PolitiFact conveniently snipped out liberal-mocking sentences immediately before and after this. Before it was: "There’s a reason why under the Obama administration that often didn’t happen. Because when they apprehended people here illegally, they just let them go. And when you let them go, you didn’t separate children from parents."
After it was: "So when you see reporters, when you see Democrats saying, ‘Don’t separate kids from their parent,’ what they’re really saying is, ‘Don’t arrest illegal aliens’.”

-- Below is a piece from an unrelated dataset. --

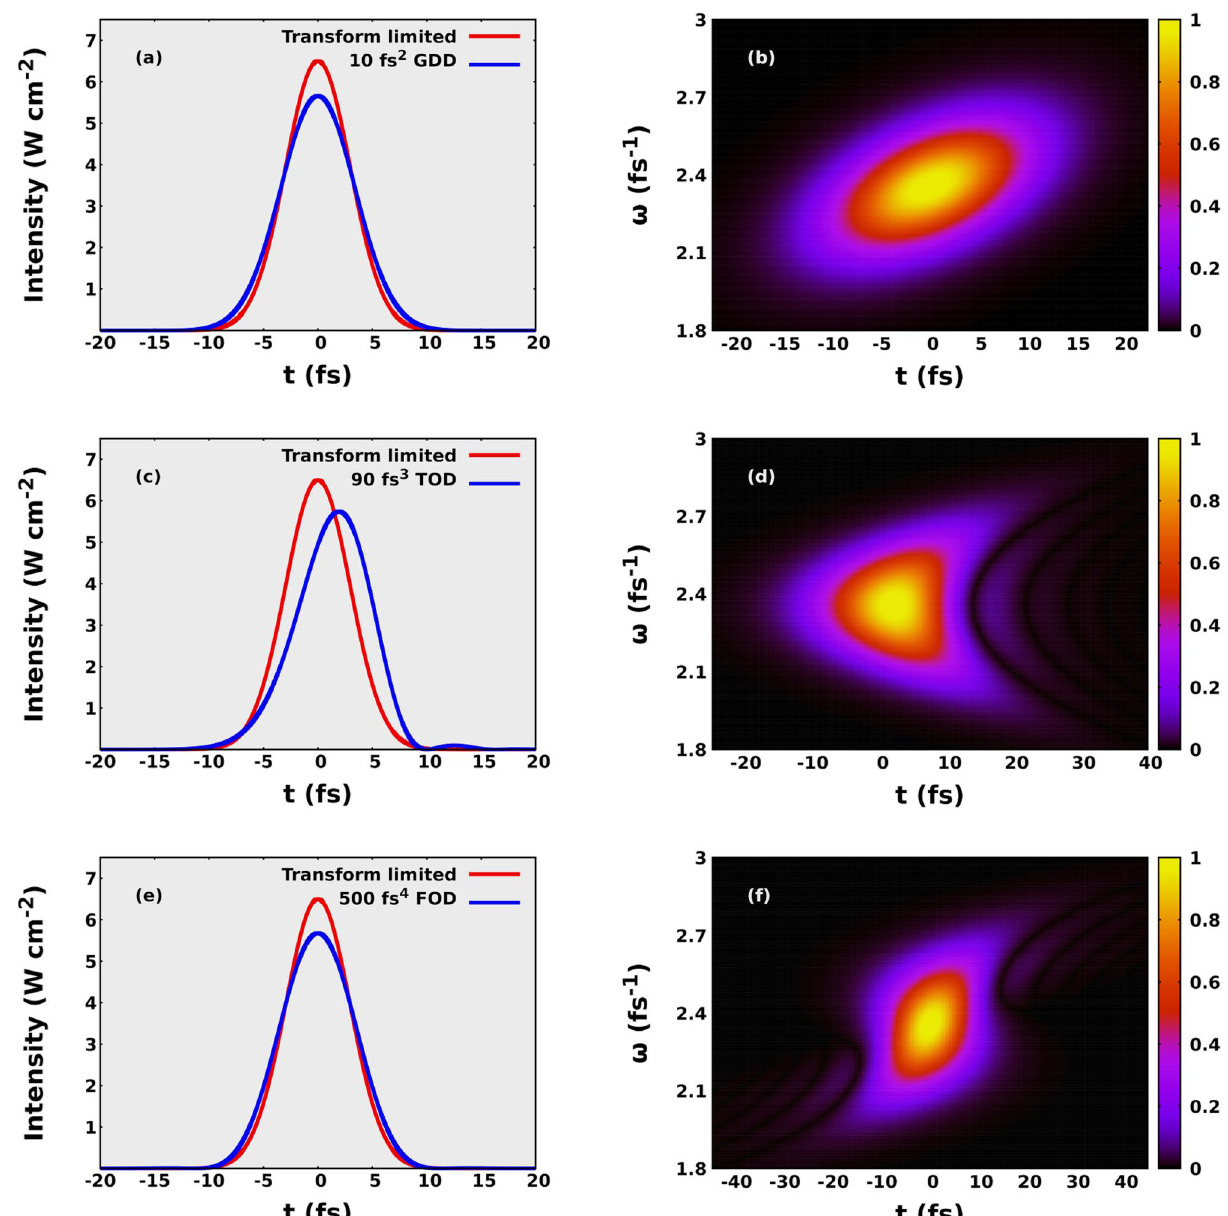
Figure 1. The effect of GDD, TOD and FOD on an ultrashort pulse of 7 fs FWHM and a carrier frequency of 800 nm. On the left side the intensity as a function of time is depicted. The curves denote the shape of the pulses. The red lines show the TL pulses and the blue curves denote pulses shaped with 10 fs 4 and 500 fs FOD (e). In the right column the corresponding Wigner distributions are plotted for 10 fs 3 4 90 fs TOD (d) and 500 fs FOD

Conservative blogger and lawyer Gabriel Malor offered the usual take on PolitiFact from the right:
Selby, guided by liberal lawyers, insisted Cruz bungled it because “We didn’t spot language in the January 1997 agreement in Flores v. Reno that explicitly bars children from staying with parents who have been detained or jailed.” But even under Obama, actual government policy has separated children from parents, or released both.
Rick Su of the University of Buffalo School of Law said by email that the Flores agreement can be read as barring children from jail, but Su said it doesn’t condone or require the separation of children from parents....
Su called Cruz’s claim technically correct but misleading in that it leaves the inaccurate impression that the government, by policy and law, has no choice but to separate children from parents.
PolitiFact asked Cruz aide Maria Jeffrey to point out where separating children from parents is required.
By email, Jeffrey noted the mandate that minors be placed in the "least restrictive" setting and the section about minors being released to family members if possible.
Jeffrey further pointed out that the California-based 9th U.S. Circuit Court of Appeals in 2016 held that the Flores agreement applies to all minors, not just those traveling unaccompanied. In that dispute, over the Obama administration placing children with their parents in family detention centers, the appeals court upheld a lower court’s refusal to amend the Flores agreement to accommodate family detention--after which, Su told us, the Obama administration chose to simply release such parents and children.
Jeffrey wrote that Cruz’s "point is simple and 100% correct: When the parents are detained, the Flores agreement compels placing the child with another family member or in another less restrictive setting."
But PolitiFact stuck with its "False Cruz" conclusion:
There’s an element of truth to Cruz’s interpretation of the 1997 Flores agreement requiring children to be released or placed in least restrictive settings. As he said, children can’t be jailed with their parents. But that’s true in any situation in which a parent is sent to jail.
It's not at all surprising that PolitiFact would rush to their "Truth-O-Meter" when a conservative suggests the media are overwrought in describing/decrying Trump policies. Then the "element of truth" gets buried under liberal rebuttals that are painted as "Facts."